Il est impossible d’aborder ce film sans y évoquer la place singulière de la musique, du blues, et plus généralement celle de l’art en lui-même. Vital et viscéral, le blues chantée par Ma Rainey représente à ses yeux bien plus qu’un talent lui octroyant une sorte de passe-droit. Elle ne chante pas pour raconter la vie, mais bien pour la comprendre. Intention qu’elle évoquera très justement dans un dialogue avec Cutler, un autre musicien appartenant à sa troupe. Les personnages sont peu nombreux et se comptent véritablement sur les doigts d’une main. Le spectateur y découvre Toledo, vieil homme feignant la sagesse ; Cutler, homme de foi ; Slow Drag, le plus invisible ; M.Irvin, l’agent de Ma Rainey et un producteur de musique appelé Sturdyvant.

Des personnages symboliques

C’est dans une petite pièce de répétition aux couleurs poisseuses, finalement presque semblable à une cellule de prison, que se donnent la réplique les quatre musiciens de Ma Rainey. Tous sont symboliques et ont une personnalité définie. Par des dialogues vifs et rythmés, chacun enclenche les notes avec impulsivité. La réalisation ne nous fait nullement oublier que même si les personnages portent des costumes et peuvent s’acheter de belles chaussures grâce à leur talent, ils n’en demeurent pas moins profondément esclaves de la hiérarchie qui règne entre hommes blancs et hommes noirs.
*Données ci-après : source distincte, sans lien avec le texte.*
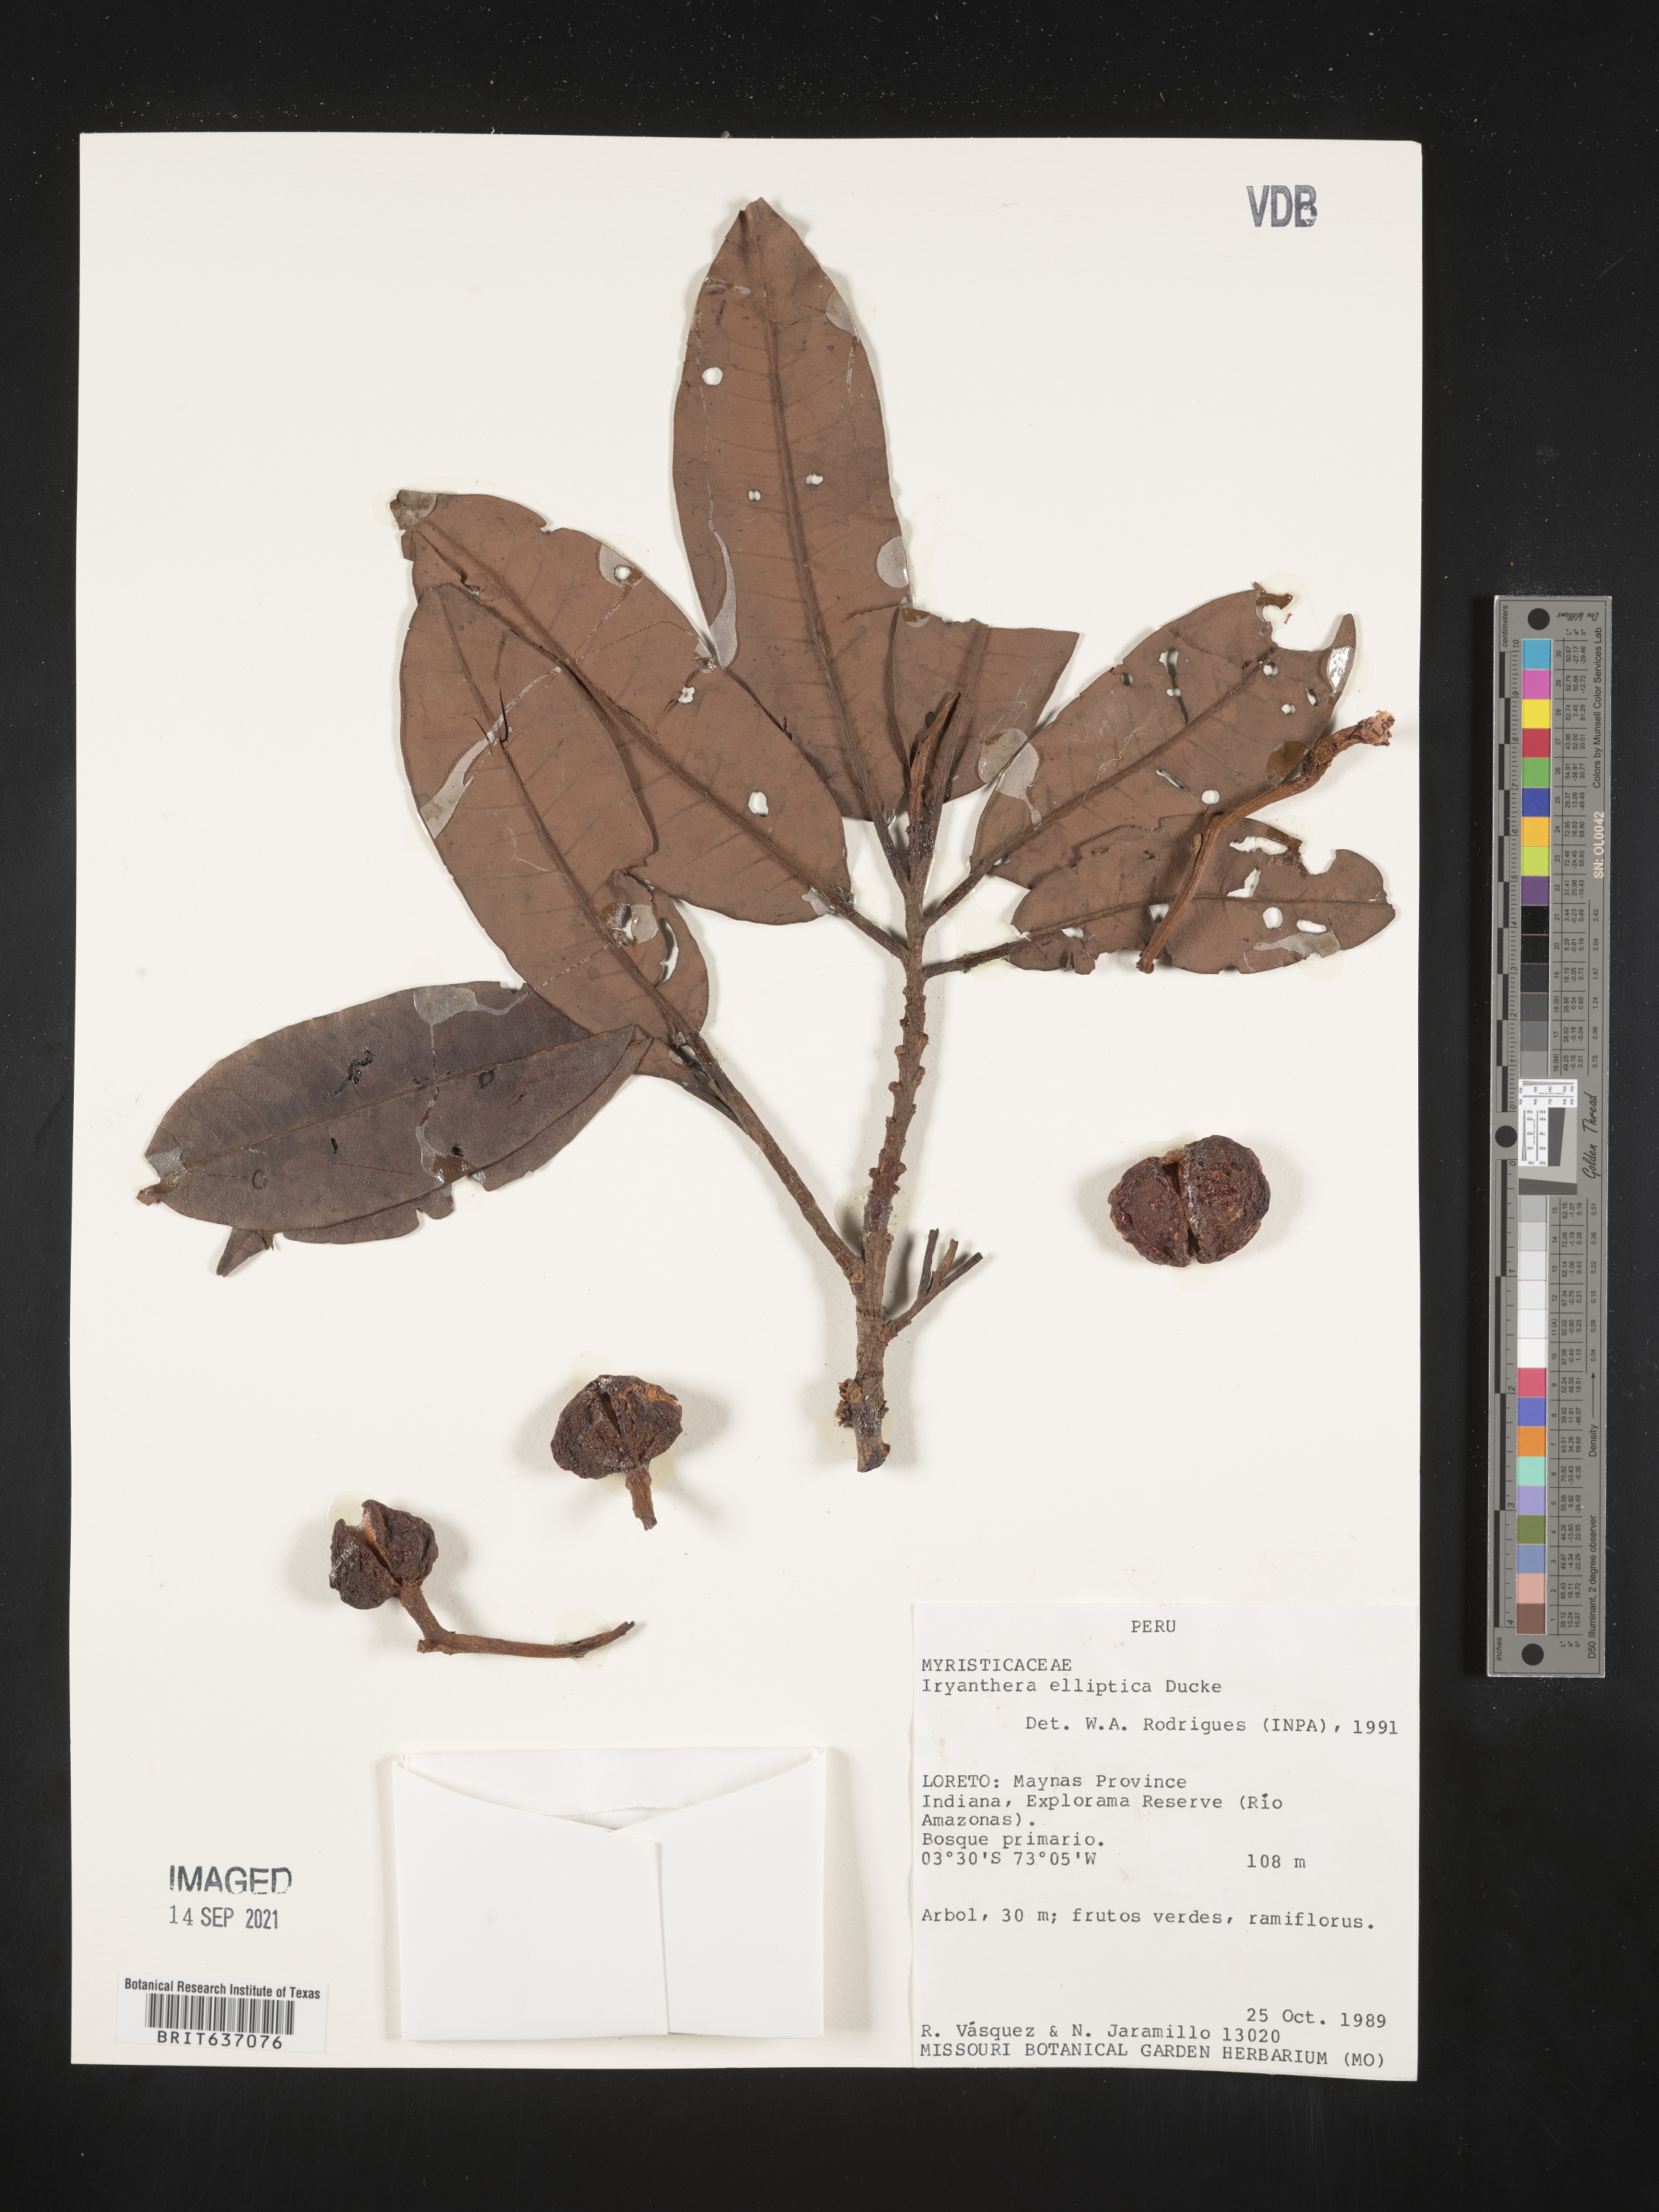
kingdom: Plantae
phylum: Tracheophyta
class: Magnoliopsida
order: Magnoliales
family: Myristicaceae
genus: Iryanthera
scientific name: Iryanthera
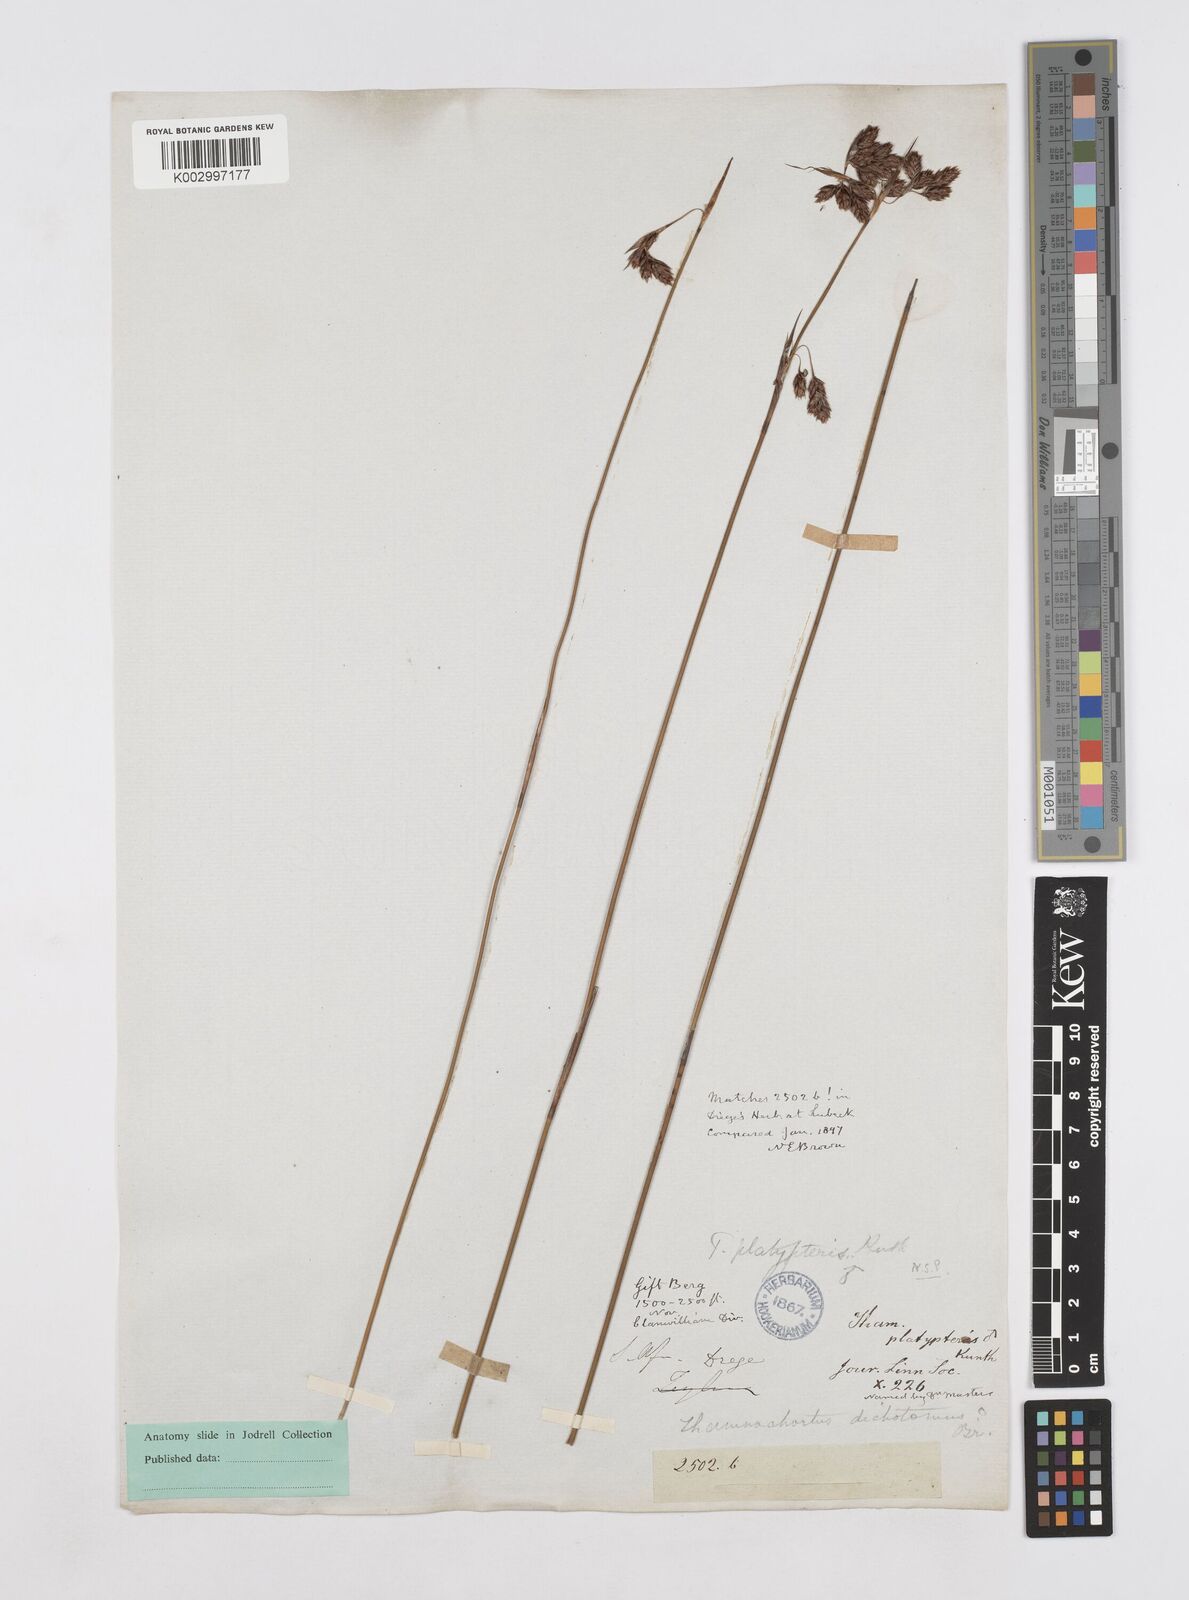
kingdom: Plantae
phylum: Tracheophyta
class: Liliopsida
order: Poales
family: Restionaceae
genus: Thamnochortus
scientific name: Thamnochortus platypteris
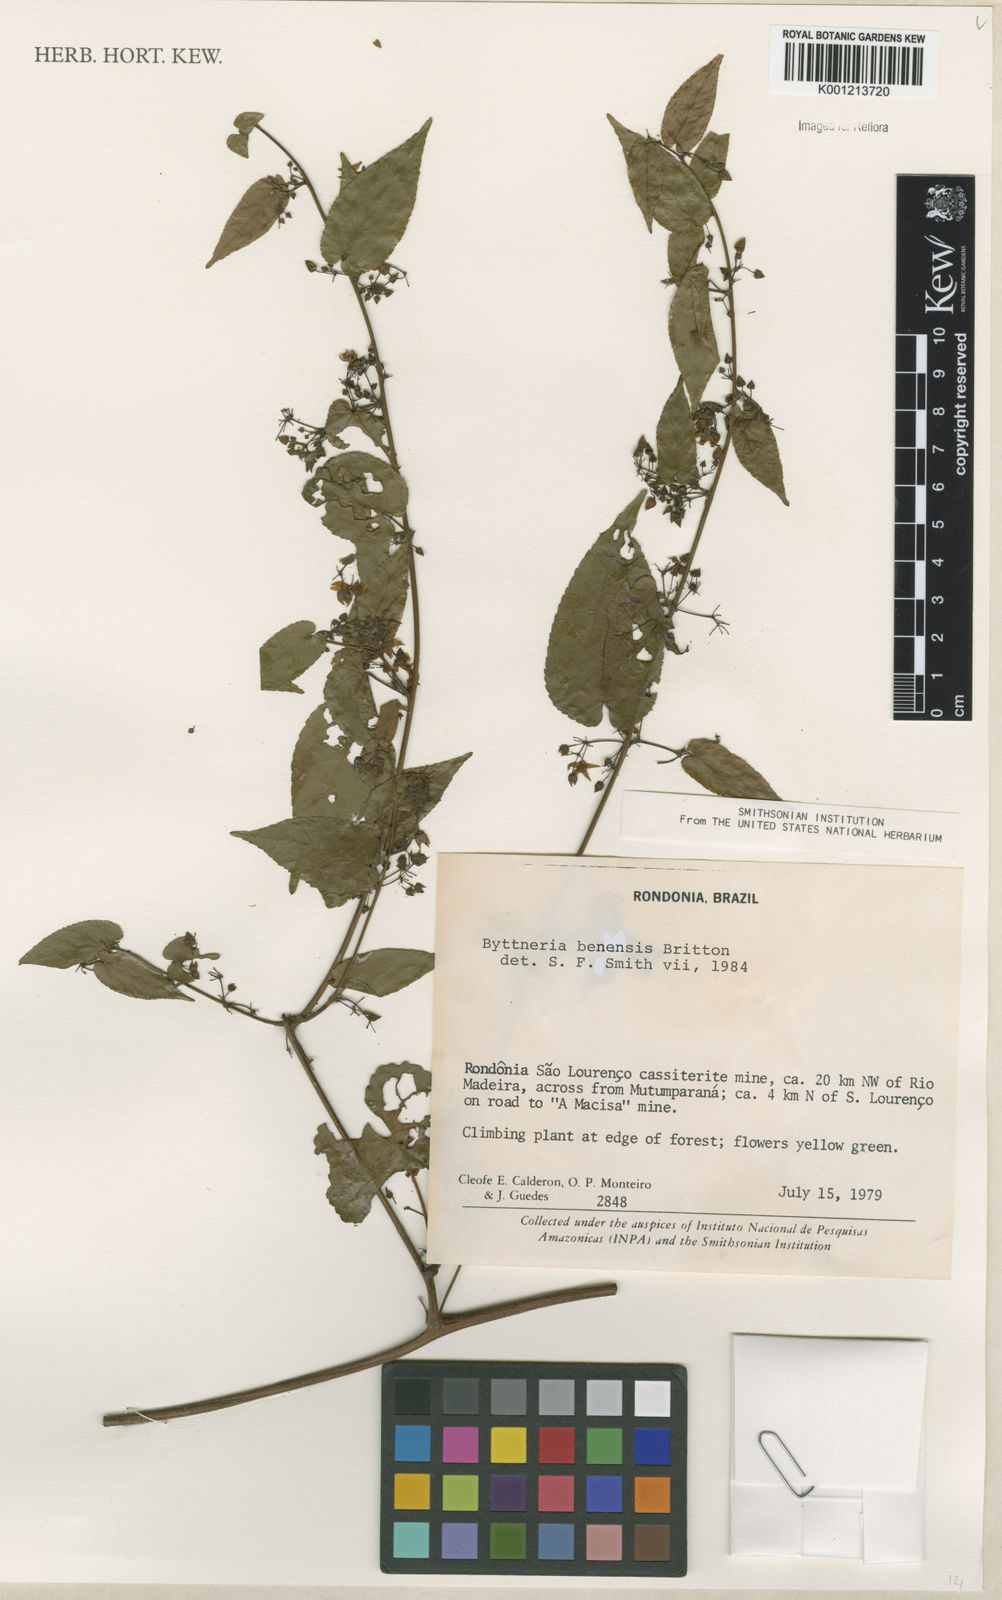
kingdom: Plantae
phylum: Tracheophyta
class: Magnoliopsida
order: Malvales
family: Malvaceae
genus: Byttneria
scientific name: Byttneria benensis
Mais ce n’est pas tant cette injustice qui est montrée, sinon plutôt cette fracture interne qui règne entre des personnages appartenant pourtant à la même communauté. Ne pouvant aspirer à être les citoyens d’une société qui les considéreraient de manière égale, les protagonistes principaux se retournent les uns contre les autres avec une colère peu dissimulable. Il n’est jamais question de se retourner contre le producteur blanc qui s’approprie la carrière de l’intrépide Levee pour en tirer tout le bénéfice.

Viola Davis est absolument épatante en Ma Rainey, figure emblématique de la communauté afro-américaine ayant réellement existé. En adoptant sa voix, elle lui rend un hommage saisissant, tout en soulignant l’importance pour cette chanteuse de blues renommée de conserver sa place dans la lumière. Chadwick Boseman, qui a su marquer les esprits en tant que roi T’Challa dans Black Panther, est une fois encore impactant dans son dernier rôle à l’écran : celui de Levee. Malgré sa récente et tragique disparition, l’acteur reste susceptible de remporter un Oscar. Voici un roi qui n’est finalement pas prêt à déposer sa couronne.

Le Blues de Ma Rainey sera disponible sur Netflix à partir du 18 décembre prochain.